Tax Reforms

Startups to be listed for angel tax exemption


Mains Paper 3: Economy | Effects Of Liberalization On The Economy

From the UPSC perspective, the following things are important:

Prelims level: Angel Tax

Mains level: Interventions required by the government to diversify India’s startup’s financing


  • The Department for Promotion of Industry and Internal Trade (DPIIT) and the Central Board of Direct Taxes (CBDT) has agreed to compile a list of startups eligible for angel tax exemption, based on their audited financial statements and income tax returns of the previous year.

Why such move?

  1. Angel tax is imposed on the excess share capital raised by an unlisted firm, over and above the fair market value of its shares.
  2. This tax usually impacts startups and the angel investments they attract.
  3. While aimed at curbing money-laundering, the angel tax has also resulted in a large number of genuine startups receiving notices from the IT Department.

Criteria for Exemption

  1. The government has decided to raise the maximum time limit below which a firm would be deemed eligible for angel tax exemption to 10 years from the earlier seven.
  2. Further, the paid-up share capital threshold below which startups would be eligible for an exemption has been set at ₹25 crore.
  3. In cases where the investment exceeds ₹25 crore, the firms would be eligible for exemption if the angel investors can prove a net worth of ₹2 crore or more in the previous financial year.
  4. For investments below ₹25 crore, no questions would be asked.

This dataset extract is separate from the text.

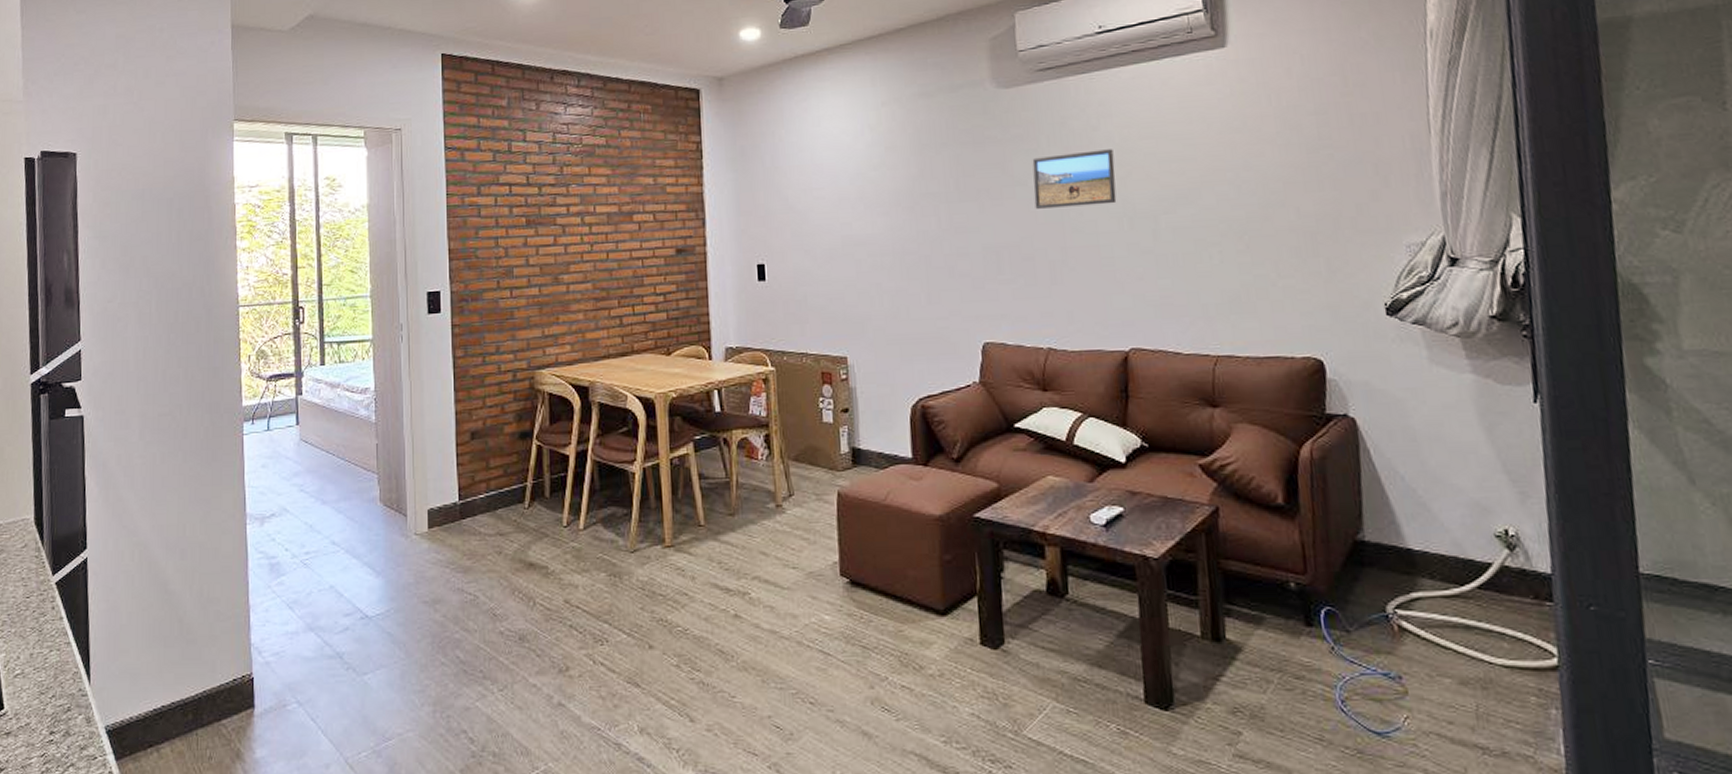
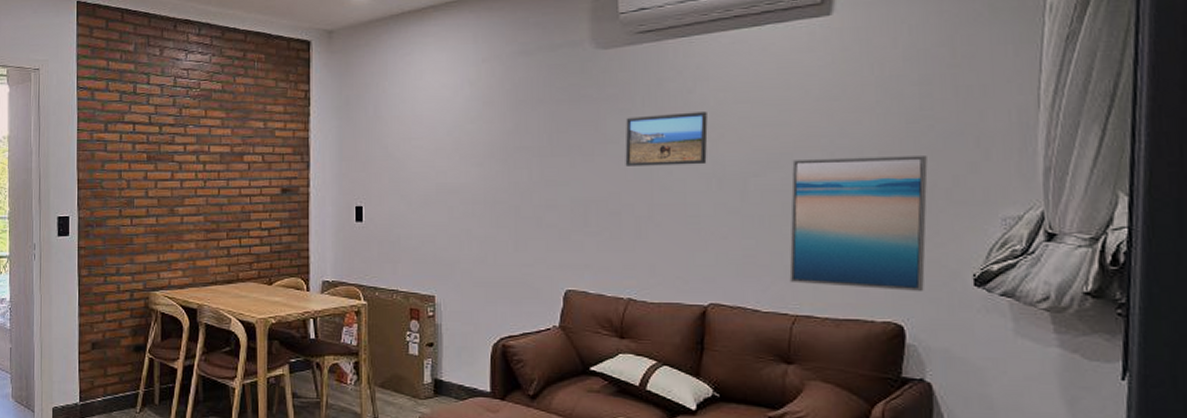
wall art: none [1200,185,1340,325] -> present [789,156,928,292]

  1. Startups would have to furnish three types of documents in order to be registered with the government:
  • Audited financials for the previous year,
  • IT returns for the previous year, and
  • A self-certified declaration.
  1. The declaration is to certify that the firm does not have ownership or investments nor plans to deploy the angel investment in real estate holdings of any kind and assets, including premium cars of value above ₹10 lakh, gold and art, diamonds, precious metals or jewellery etc.
  2. The declaration has to also acknowledge that if the company possesses any of these items, then the exemption granted from Section 56(2)(viib) would be revoked with retrospective effect.